Нинуля очень удивилась, когда Ветка зашла за ней да еще и с порога поздоровалась. Она заволновалась, заторопилась и в спешке, от усердия, оторвала ручку портфеля.
— Все! — вскрикнула она в отчаянии. — Теперь на первый урок опоздала!
Ветка ушла одна, еще больше жалея Нинулю — вот, хотела сделать хорошее дело, а получилось хуже.
По дороге в школу Ветка вся обросла инеем и, увидев себя в зеркале, что висело возле раздевалки, такую красивую, румяную, с этим нежным пушистым снежком на ресницах и на воротнике пальто, подумала, что роль Распутицы, — это несправедливо и неправильно, что она и в самом деле похожа на Снежную Королеву. И пусть Вовка Потанин пожалеет!
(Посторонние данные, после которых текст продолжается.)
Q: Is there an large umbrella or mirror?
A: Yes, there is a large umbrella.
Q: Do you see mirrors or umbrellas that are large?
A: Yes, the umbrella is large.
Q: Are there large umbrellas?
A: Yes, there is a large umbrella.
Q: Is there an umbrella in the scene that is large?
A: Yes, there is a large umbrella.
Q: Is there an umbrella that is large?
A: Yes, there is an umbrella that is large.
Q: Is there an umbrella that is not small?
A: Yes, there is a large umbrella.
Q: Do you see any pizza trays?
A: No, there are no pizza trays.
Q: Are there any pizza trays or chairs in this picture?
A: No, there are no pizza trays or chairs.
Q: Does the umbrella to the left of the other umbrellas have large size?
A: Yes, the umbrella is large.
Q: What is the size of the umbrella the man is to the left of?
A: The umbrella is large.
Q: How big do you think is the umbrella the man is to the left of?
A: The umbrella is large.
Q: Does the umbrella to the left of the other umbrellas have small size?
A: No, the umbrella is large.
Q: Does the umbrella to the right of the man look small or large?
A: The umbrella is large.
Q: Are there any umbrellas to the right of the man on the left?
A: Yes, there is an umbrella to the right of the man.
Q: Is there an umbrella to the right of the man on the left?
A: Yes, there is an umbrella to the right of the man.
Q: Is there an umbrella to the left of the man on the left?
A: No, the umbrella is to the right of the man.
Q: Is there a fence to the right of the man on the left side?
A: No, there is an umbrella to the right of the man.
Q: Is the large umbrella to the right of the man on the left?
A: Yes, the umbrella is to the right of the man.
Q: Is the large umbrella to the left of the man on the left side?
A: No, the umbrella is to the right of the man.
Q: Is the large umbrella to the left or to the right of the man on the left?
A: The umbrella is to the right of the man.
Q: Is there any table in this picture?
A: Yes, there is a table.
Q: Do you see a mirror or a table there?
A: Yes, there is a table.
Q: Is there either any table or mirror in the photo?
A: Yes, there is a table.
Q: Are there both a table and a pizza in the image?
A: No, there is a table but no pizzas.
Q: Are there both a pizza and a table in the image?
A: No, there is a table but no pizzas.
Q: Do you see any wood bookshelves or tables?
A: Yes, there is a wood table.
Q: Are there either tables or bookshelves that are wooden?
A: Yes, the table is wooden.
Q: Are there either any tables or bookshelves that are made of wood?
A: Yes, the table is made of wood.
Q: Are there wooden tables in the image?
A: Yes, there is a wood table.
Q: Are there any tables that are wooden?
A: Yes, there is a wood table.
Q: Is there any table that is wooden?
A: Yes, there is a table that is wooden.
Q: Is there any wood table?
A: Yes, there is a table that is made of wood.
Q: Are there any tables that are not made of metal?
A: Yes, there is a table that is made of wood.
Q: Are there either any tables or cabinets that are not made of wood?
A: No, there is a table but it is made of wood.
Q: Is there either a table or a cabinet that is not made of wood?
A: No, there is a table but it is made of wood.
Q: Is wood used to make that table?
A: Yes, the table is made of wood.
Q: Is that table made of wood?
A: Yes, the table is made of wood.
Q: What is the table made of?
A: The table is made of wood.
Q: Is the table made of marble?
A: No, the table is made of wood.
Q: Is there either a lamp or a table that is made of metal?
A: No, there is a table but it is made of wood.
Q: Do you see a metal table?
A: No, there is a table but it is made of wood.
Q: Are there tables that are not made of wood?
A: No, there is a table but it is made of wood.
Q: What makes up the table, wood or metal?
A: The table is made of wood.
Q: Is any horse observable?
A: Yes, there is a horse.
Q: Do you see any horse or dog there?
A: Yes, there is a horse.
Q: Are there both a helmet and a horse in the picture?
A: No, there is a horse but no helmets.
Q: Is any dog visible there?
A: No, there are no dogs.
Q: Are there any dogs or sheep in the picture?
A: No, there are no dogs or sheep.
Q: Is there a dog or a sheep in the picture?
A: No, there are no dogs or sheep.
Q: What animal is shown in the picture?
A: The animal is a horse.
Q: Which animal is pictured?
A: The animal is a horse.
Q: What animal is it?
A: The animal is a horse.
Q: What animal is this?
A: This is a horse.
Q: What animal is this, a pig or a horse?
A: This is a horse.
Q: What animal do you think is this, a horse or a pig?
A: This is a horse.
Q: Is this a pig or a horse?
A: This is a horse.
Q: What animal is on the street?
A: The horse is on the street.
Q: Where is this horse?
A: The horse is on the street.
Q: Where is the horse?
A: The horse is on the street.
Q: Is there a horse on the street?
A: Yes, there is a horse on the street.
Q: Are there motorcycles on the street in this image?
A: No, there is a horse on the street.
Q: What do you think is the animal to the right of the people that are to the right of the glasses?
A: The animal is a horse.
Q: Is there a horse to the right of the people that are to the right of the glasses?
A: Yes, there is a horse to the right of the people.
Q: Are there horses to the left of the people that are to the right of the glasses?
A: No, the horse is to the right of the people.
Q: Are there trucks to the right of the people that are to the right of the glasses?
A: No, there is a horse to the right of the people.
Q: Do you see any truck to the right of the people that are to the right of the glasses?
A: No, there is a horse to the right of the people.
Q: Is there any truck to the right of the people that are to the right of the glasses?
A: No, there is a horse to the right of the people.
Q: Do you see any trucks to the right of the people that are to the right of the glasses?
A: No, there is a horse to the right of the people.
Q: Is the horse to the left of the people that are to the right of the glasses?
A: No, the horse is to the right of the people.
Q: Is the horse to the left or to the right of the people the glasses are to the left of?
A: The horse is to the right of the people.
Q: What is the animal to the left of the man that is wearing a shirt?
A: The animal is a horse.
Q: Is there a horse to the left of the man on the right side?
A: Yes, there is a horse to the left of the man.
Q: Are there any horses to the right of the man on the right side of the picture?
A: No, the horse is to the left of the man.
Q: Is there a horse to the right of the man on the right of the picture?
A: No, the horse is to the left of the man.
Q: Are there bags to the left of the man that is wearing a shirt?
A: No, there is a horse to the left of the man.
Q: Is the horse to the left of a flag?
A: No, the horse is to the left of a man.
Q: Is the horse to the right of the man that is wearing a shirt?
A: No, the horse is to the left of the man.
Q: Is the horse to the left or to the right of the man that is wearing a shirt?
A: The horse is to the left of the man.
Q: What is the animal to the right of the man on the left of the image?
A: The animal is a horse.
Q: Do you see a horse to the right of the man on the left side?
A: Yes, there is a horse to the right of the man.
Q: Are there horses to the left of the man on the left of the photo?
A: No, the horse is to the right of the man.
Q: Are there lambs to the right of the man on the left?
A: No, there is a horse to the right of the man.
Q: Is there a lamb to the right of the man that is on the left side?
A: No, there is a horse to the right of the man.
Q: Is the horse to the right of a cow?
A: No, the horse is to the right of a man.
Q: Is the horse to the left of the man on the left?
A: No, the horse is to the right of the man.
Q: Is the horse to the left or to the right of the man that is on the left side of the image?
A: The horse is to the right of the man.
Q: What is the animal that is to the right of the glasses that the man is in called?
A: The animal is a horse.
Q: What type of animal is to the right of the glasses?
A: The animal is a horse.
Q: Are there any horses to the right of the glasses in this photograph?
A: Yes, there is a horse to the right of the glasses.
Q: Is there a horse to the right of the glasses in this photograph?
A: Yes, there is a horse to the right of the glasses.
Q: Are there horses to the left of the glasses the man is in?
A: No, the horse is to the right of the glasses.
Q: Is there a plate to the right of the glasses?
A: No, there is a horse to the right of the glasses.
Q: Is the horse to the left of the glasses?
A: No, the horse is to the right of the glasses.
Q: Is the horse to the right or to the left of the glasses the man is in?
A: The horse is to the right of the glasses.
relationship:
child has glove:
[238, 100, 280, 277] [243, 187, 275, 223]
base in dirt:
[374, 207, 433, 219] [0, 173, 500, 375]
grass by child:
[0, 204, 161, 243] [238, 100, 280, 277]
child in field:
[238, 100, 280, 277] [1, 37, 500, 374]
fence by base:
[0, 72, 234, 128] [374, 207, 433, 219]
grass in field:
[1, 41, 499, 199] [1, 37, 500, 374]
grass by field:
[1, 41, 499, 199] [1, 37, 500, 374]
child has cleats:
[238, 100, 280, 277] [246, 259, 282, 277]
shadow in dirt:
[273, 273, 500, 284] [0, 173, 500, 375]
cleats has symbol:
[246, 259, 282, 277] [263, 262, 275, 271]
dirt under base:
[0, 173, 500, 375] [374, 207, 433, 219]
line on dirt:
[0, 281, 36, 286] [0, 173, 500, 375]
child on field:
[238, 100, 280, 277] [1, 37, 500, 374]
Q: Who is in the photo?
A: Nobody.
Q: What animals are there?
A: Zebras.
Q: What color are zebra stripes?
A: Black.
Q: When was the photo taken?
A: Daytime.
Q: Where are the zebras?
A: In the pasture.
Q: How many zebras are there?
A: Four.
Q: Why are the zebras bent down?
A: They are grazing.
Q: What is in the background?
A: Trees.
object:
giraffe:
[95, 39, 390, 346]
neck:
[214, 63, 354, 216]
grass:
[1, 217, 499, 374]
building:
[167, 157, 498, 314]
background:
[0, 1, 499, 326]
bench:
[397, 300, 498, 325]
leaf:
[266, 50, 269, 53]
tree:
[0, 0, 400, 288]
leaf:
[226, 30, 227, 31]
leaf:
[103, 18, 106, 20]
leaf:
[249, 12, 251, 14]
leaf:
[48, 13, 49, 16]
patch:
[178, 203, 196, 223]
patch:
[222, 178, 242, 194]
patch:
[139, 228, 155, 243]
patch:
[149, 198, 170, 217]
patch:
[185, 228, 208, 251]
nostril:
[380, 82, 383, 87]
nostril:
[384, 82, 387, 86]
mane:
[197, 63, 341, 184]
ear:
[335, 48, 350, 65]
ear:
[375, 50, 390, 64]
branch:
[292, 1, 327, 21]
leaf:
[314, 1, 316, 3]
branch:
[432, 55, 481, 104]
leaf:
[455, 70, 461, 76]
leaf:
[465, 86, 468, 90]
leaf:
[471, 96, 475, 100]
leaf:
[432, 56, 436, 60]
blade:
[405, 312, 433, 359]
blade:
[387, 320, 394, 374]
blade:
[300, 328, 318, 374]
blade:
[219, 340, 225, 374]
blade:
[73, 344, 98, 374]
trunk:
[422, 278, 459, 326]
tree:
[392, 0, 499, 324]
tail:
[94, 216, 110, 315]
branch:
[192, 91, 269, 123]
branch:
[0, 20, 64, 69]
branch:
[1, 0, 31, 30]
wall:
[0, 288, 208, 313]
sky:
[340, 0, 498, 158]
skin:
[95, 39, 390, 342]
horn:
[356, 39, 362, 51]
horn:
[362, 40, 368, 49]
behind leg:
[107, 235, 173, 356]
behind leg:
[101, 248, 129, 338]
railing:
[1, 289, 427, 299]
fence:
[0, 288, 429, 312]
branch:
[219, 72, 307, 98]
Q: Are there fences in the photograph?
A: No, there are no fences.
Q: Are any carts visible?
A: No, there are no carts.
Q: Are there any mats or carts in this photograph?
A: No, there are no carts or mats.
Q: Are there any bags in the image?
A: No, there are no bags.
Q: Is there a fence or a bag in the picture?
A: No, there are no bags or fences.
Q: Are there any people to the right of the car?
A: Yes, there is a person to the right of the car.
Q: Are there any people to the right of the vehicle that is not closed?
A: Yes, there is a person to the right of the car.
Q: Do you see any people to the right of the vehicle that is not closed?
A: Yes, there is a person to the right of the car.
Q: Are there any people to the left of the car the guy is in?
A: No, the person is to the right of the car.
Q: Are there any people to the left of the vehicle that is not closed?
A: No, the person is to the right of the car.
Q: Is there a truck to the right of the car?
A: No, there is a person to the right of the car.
Весь первый урок она сочиняла стихи. По истории ее вызывали на прошлом уроке, а потому она могла отключиться на все сорок пять минут и от класса, и от Петра Николаевича, все равно не вызовут. Из всех учителей только одна вредная Тамара Ивановна могла учудить такое: «Васильева! Кажется, мы давно не выходили к доске… Ах, прости! Я опять спутала… Петрова! К доске! Давно что-то тебя возле нее не видела. Попробуем?» — «Что вы, Тамара Ивановна! Да вы же меня прошлый раз вызывали!» — «Разве? В самом деле — вызывала, оказывается. Ну, ничего. Получила четверочку? Может быть, на этот раз и пятерочка получится…» Как же! Получится!
Стихи сочинялись трудно. Хотелось написать что-нибудь про сегодняшний иней, первый иней этой осени, такой чистый, убивший серый мрачный туман и так светло напомнивший ей те далекие, бескрайние поля, через которые шли они когда-то с отцом в далекое неведомое Неизвестное. Она видела весенние поля, видела летние, колосящиеся и бурные, видела зимние, наглухо укрытые снегом. Но все-таки самыми красивыми были те поля, покрытые утренним инеем, — как в сказке или во сне. И ослепительное небо сияло над головой. И все вокруг словно пело от солнца и света. И кто-то ждал их в том далеком Неизвестном, кто-то очень хороший, знакомый и добрый…
— Петрова! Может быть, ты проснешься все-таки!
Ветка вскочила, не сразу сообразив, где она, почему возле нее стоит Петр Николаевич и почему она вообще оказалась вот здесь, за партой.
— Может быть, ты напомнишь нам, о чем шла речь? Нет? Печально. После звонка дашь мне дневник.